▸ **Data for this task**:

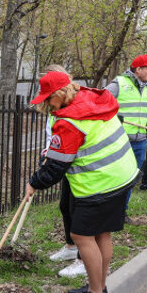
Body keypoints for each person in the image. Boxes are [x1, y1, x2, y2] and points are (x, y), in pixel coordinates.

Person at [27, 71, 138, 293]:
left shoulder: (69, 121)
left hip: (100, 181)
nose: (47, 104)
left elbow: (55, 168)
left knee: (80, 235)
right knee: (102, 233)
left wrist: (34, 183)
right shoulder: (90, 98)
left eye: (48, 99)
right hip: (121, 173)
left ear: (59, 94)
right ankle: (97, 285)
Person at [104, 54, 147, 218]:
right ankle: (108, 212)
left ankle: (121, 213)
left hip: (140, 142)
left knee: (132, 178)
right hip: (120, 141)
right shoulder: (120, 83)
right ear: (138, 69)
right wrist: (112, 116)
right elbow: (101, 102)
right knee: (116, 178)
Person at [39, 65, 85, 279]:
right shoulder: (56, 108)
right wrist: (50, 149)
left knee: (81, 214)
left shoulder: (75, 106)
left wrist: (36, 182)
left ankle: (83, 260)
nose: (46, 102)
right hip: (67, 161)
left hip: (84, 167)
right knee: (65, 206)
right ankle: (70, 248)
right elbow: (54, 134)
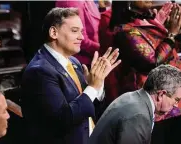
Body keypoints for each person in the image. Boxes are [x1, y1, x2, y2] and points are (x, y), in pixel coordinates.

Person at [21, 7, 121, 144]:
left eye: (81, 32)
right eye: (75, 31)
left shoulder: (74, 62)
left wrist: (99, 82)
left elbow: (91, 110)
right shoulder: (40, 71)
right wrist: (92, 87)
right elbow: (62, 120)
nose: (81, 37)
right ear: (54, 32)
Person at [102, 0, 181, 120]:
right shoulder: (124, 30)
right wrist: (171, 34)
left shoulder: (149, 20)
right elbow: (153, 62)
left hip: (172, 91)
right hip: (154, 100)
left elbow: (170, 49)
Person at [89, 64, 181, 144]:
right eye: (176, 100)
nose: (176, 105)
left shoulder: (132, 97)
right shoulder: (139, 115)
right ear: (161, 94)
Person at [56, 0, 100, 67]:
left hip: (92, 58)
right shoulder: (72, 2)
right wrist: (102, 48)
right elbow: (78, 37)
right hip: (80, 63)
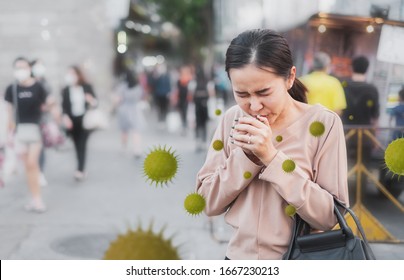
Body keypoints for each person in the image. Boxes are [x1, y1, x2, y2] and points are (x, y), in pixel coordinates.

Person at [195, 29, 349, 259]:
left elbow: (329, 216)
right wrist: (246, 158)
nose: (254, 106)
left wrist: (271, 158)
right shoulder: (232, 119)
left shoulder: (324, 124)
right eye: (242, 94)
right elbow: (207, 202)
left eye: (264, 92)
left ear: (290, 78)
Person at [4, 57, 48, 212]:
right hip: (19, 131)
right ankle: (34, 198)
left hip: (36, 130)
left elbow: (47, 105)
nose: (20, 70)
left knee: (32, 163)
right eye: (17, 67)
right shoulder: (12, 88)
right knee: (27, 168)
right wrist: (8, 133)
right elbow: (9, 112)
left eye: (23, 67)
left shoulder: (39, 87)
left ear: (29, 68)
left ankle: (37, 199)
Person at [61, 65, 97, 181]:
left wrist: (90, 100)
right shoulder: (66, 89)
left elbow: (96, 103)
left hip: (84, 120)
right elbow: (64, 106)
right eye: (69, 74)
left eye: (73, 74)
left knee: (82, 144)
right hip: (72, 121)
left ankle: (80, 169)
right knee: (76, 145)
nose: (70, 76)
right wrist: (65, 117)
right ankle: (80, 167)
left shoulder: (86, 87)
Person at [341, 56, 380, 164]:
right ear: (367, 69)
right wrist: (374, 137)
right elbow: (375, 116)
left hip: (344, 132)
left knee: (341, 165)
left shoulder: (343, 86)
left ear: (352, 68)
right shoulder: (372, 89)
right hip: (365, 134)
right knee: (363, 167)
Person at [113, 69, 144, 158]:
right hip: (134, 109)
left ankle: (124, 147)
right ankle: (137, 149)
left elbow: (118, 99)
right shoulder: (138, 86)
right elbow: (140, 97)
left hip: (124, 109)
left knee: (124, 131)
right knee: (136, 130)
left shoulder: (123, 86)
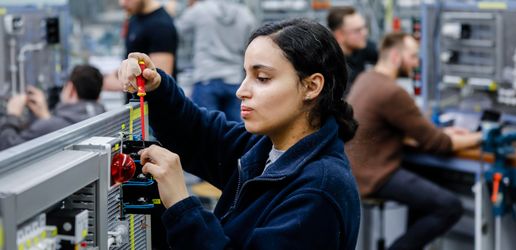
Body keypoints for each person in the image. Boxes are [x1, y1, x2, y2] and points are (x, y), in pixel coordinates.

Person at [118, 19, 360, 249]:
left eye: (262, 78)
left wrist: (181, 206)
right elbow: (199, 134)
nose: (241, 91)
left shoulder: (318, 192)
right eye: (245, 75)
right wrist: (156, 87)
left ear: (311, 86)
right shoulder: (266, 150)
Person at [345, 32, 482, 250]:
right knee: (449, 206)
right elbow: (439, 144)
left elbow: (405, 128)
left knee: (427, 179)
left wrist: (442, 131)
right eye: (413, 56)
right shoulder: (391, 92)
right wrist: (482, 136)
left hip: (355, 170)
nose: (416, 63)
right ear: (395, 57)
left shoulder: (367, 78)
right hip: (374, 176)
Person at [176, 0, 256, 122]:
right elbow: (252, 46)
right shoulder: (246, 14)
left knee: (205, 130)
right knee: (236, 133)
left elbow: (177, 29)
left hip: (206, 78)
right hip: (235, 80)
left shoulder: (200, 10)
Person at [0, 65, 105, 150]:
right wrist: (45, 116)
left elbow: (8, 146)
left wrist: (12, 114)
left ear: (70, 88)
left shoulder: (51, 126)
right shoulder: (102, 116)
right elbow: (55, 127)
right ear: (98, 95)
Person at [104, 0, 178, 91]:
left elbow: (160, 82)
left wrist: (119, 83)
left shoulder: (161, 26)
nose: (122, 3)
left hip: (152, 104)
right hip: (135, 102)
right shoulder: (134, 19)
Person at [327, 6, 378, 85]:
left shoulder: (362, 46)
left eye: (364, 27)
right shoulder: (331, 66)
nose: (365, 33)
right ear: (339, 35)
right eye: (357, 30)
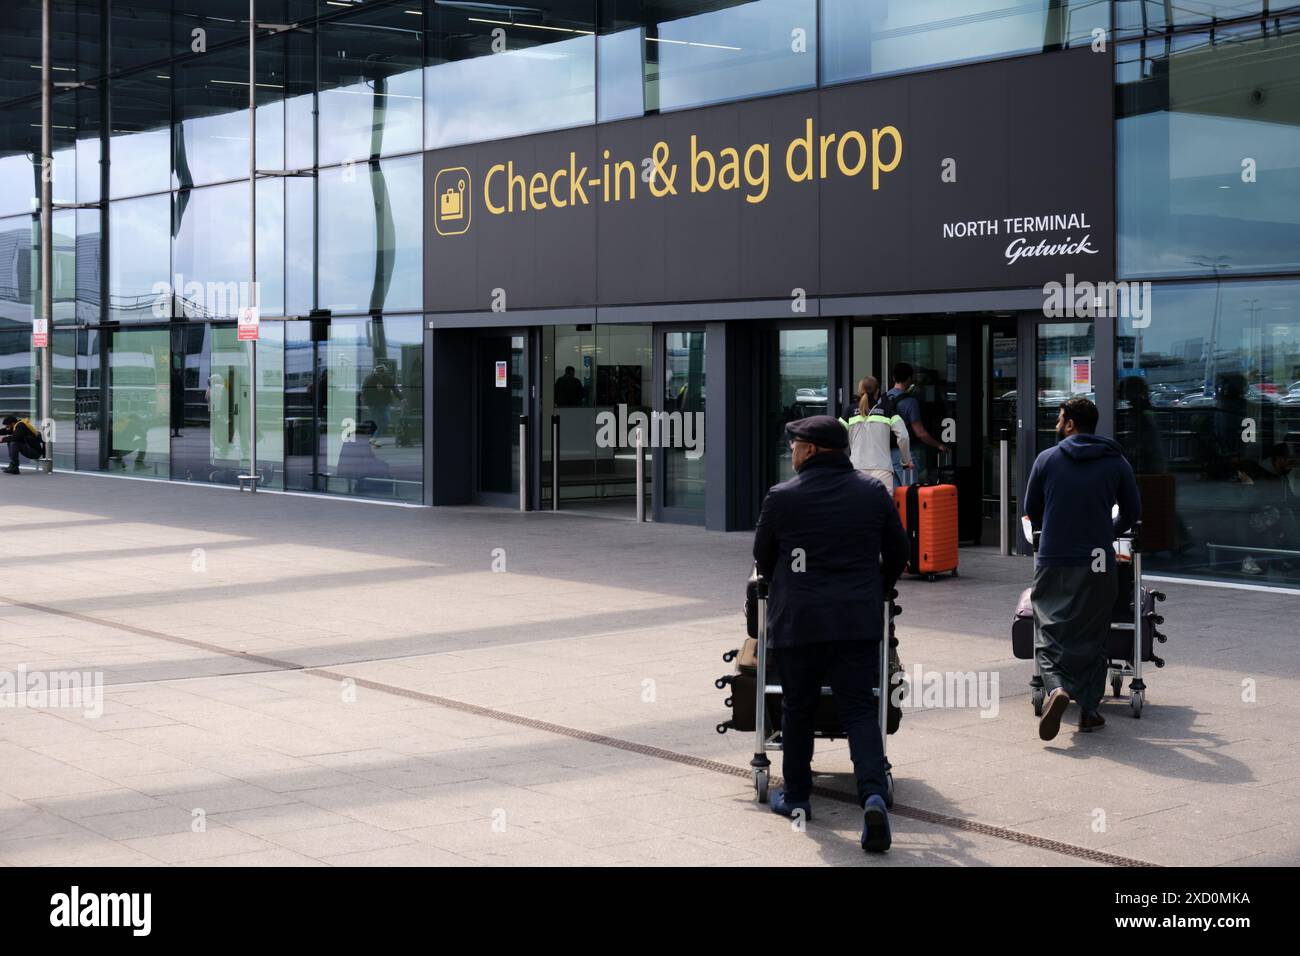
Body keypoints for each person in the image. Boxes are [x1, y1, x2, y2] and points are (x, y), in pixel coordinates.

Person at [753, 414, 910, 852]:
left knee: (798, 707)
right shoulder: (872, 492)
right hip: (857, 621)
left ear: (811, 450)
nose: (791, 452)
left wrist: (787, 580)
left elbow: (762, 558)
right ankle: (873, 795)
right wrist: (877, 587)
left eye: (795, 446)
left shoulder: (782, 497)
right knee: (859, 709)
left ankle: (798, 795)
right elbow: (899, 551)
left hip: (799, 623)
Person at [1024, 397, 1140, 740]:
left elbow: (1033, 508)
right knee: (1093, 632)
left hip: (1055, 557)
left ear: (1071, 423)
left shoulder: (1047, 459)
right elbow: (1132, 511)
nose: (1058, 424)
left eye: (1060, 418)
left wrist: (1056, 531)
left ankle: (1057, 688)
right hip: (1099, 559)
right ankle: (1089, 711)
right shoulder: (1116, 461)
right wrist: (1109, 531)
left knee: (1047, 631)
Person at [842, 375, 911, 492]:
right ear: (877, 391)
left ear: (859, 391)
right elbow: (903, 435)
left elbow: (833, 433)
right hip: (882, 469)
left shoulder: (850, 411)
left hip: (857, 468)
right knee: (881, 508)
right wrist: (905, 461)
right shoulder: (888, 410)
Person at [886, 362, 947, 487]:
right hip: (904, 455)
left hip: (885, 454)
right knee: (909, 494)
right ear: (909, 379)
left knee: (895, 496)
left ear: (893, 378)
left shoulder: (884, 398)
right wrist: (939, 445)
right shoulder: (910, 402)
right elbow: (920, 433)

▸ **Assigned task**: Return an exact copy of the data above, apart from any pictures.

▸ **Answer space**:
Body keypoints for each person in the image. Boxes are [x1, y1, x2, y2] and points are (x, y), in pixel coordinates.

Person at [27, 71, 138, 293]:
left shoulder: (69, 121)
left hip: (100, 181)
nose: (47, 104)
left elbow: (55, 168)
left knee: (80, 235)
right knee: (102, 233)
left wrist: (34, 183)
right shoulder: (90, 98)
left eye: (48, 99)
right hip: (121, 173)
left ear: (59, 94)
right ankle: (97, 285)
Person at [104, 54, 147, 218]:
right ankle: (108, 212)
left ankle: (121, 213)
left hip: (140, 142)
left knee: (132, 178)
right hip: (120, 141)
right shoulder: (120, 83)
right ear: (138, 69)
right wrist: (112, 116)
right elbow: (101, 102)
right knee: (116, 178)
Person at [39, 65, 85, 279]:
right shoulder: (56, 108)
right wrist: (50, 149)
left knee: (81, 214)
left shoulder: (75, 106)
left wrist: (36, 182)
left ankle: (83, 260)
nose: (46, 102)
right hip: (67, 161)
left hip: (84, 167)
right knee: (65, 206)
right ankle: (70, 248)
right elbow: (54, 134)
Body keypoints for each person in the image. Boxes are [x1, y1, x2, y2] and points are (x, y), in pixel coordinates.

Person at [21, 7, 121, 144]:
left eye: (81, 32)
right eye: (75, 31)
left shoulder: (74, 62)
left wrist: (99, 82)
left elbow: (91, 110)
right shoulder: (40, 71)
right wrist: (92, 87)
right elbow: (62, 120)
nose: (81, 37)
right ear: (54, 32)
Person at [102, 0, 181, 120]:
right shoulder: (124, 30)
right wrist: (171, 34)
left shoulder: (149, 20)
right elbow: (153, 62)
left hip: (172, 91)
right hip: (154, 100)
left elbow: (170, 49)
Person at [89, 64, 181, 144]:
right eye: (176, 100)
nose: (176, 105)
left shoulder: (132, 97)
right shoulder: (139, 115)
right ear: (161, 94)
Person at [56, 0, 100, 67]:
left hip: (92, 58)
right shoulder: (72, 2)
right wrist: (102, 48)
right elbow: (78, 37)
right hip: (80, 63)
Body keypoints for each person in the image. Boxes are [x1, y1, x2, y2] and points are (x, y), in pixel coordinates.

Person at [195, 29, 349, 259]:
left elbow: (329, 216)
right wrist: (246, 158)
nose: (254, 106)
left wrist: (271, 158)
right shoulder: (232, 119)
left shoulder: (324, 124)
right eye: (242, 94)
right elbow: (207, 202)
left eye: (264, 92)
left ear: (290, 78)
Person at [4, 57, 48, 212]:
right hip: (19, 131)
right ankle: (34, 198)
left hip: (36, 130)
left elbow: (47, 105)
nose: (20, 70)
left knee: (32, 163)
right eye: (17, 67)
right shoulder: (12, 88)
right knee: (27, 168)
right wrist: (8, 133)
right elbow: (9, 112)
left eye: (23, 67)
left shoulder: (39, 87)
left ear: (29, 68)
left ankle: (37, 199)
Person at [61, 65, 97, 181]:
left wrist: (90, 100)
right shoulder: (66, 89)
left elbow: (96, 103)
left hip: (84, 120)
right elbow: (64, 106)
right eye: (69, 74)
left eye: (73, 74)
left knee: (82, 144)
right hip: (72, 121)
left ankle: (80, 169)
right knee: (76, 145)
nose: (70, 76)
right wrist: (65, 117)
right ankle: (80, 167)
left shoulder: (86, 87)
Person at [341, 56, 380, 164]:
right ear: (367, 69)
right wrist: (374, 137)
right elbow: (375, 116)
left hip: (344, 132)
left knee: (341, 165)
left shoulder: (343, 86)
left ear: (352, 68)
right shoulder: (372, 89)
right hip: (365, 134)
right knee: (363, 167)
Person at [113, 69, 144, 158]:
right hip: (134, 109)
left ankle: (124, 147)
right ankle: (137, 149)
left elbow: (118, 99)
right shoulder: (138, 86)
right elbow: (140, 97)
left hip: (124, 109)
left knee: (124, 131)
right knee: (136, 130)
left shoulder: (123, 86)
Body keypoints for each person in the image. Boxes are [x1, y1, x2, y2] and points are (x, y), in pixel coordinates.

Person at [118, 19, 360, 249]:
left eye: (262, 78)
left wrist: (181, 206)
right elbow: (199, 134)
nose: (241, 91)
left shoulder: (318, 192)
right eye: (245, 75)
right wrist: (156, 87)
left ear: (311, 86)
right shoulder: (266, 150)
Person at [345, 32, 482, 250]:
right knee: (449, 206)
right elbow: (439, 144)
left elbow: (405, 128)
left knee: (427, 179)
left wrist: (442, 131)
right eye: (413, 56)
right shoulder: (391, 92)
right wrist: (482, 136)
left hip: (355, 170)
nose: (416, 63)
right ear: (395, 57)
left shoulder: (367, 78)
right hip: (374, 176)
Person at [176, 0, 256, 122]:
right elbow: (252, 46)
right shoulder: (246, 14)
left knee: (205, 130)
right knee: (236, 133)
left elbow: (177, 29)
left hip: (206, 78)
right hip: (235, 80)
left shoulder: (200, 10)
Person at [0, 65, 105, 150]:
right wrist: (45, 116)
left elbow: (8, 146)
left wrist: (12, 114)
left ear: (70, 88)
left shoulder: (51, 126)
right shoulder: (102, 116)
right elbow: (55, 127)
right ear: (98, 95)
Person at [104, 0, 178, 91]:
left elbow: (160, 82)
left wrist: (119, 83)
left shoulder: (161, 26)
nose: (122, 3)
left hip: (152, 104)
right hip: (135, 102)
right shoulder: (134, 19)
Person at [327, 6, 378, 85]:
left shoulder: (362, 46)
left eye: (364, 27)
right shoulder: (331, 66)
nose: (365, 33)
right ear: (339, 35)
right eye: (357, 30)
Body keypoints for each person in the image. Boxes are [x1, y1, x2, y2] and points are (x, y), in pixel coordinates.

Person at [753, 414, 910, 852]:
left knee: (798, 707)
right shoulder: (872, 492)
right hip: (857, 621)
left ear: (811, 450)
nose: (791, 452)
left wrist: (787, 580)
left elbow: (762, 558)
right ankle: (873, 795)
right wrist: (877, 587)
left eye: (795, 446)
left shoulder: (782, 497)
right knee: (859, 709)
left ankle: (798, 795)
right elbow: (899, 551)
left hip: (799, 623)
Person at [1024, 397, 1140, 740]:
left elbow: (1033, 508)
right knee: (1093, 632)
left hip: (1055, 557)
left ear: (1071, 423)
left shoulder: (1047, 459)
right elbow: (1132, 511)
nose: (1058, 424)
left eye: (1060, 418)
left wrist: (1056, 531)
left ankle: (1057, 688)
right hip: (1099, 559)
right ankle: (1089, 711)
right shoulder: (1116, 461)
right wrist: (1109, 531)
left knee: (1047, 631)
Person at [842, 375, 911, 492]:
right ear: (877, 391)
left ear: (859, 391)
right elbow: (903, 435)
left elbow: (833, 433)
right hip: (882, 469)
left shoulder: (850, 411)
left hip: (857, 468)
right knee: (881, 508)
right wrist: (905, 461)
right shoulder: (888, 410)
Person at [886, 362, 947, 487]:
right hip: (904, 455)
left hip: (885, 454)
right knee: (909, 494)
right ear: (909, 379)
left knee: (895, 496)
left ear: (893, 378)
left shoulder: (884, 398)
right wrist: (939, 445)
right shoulder: (910, 402)
right elbow: (920, 433)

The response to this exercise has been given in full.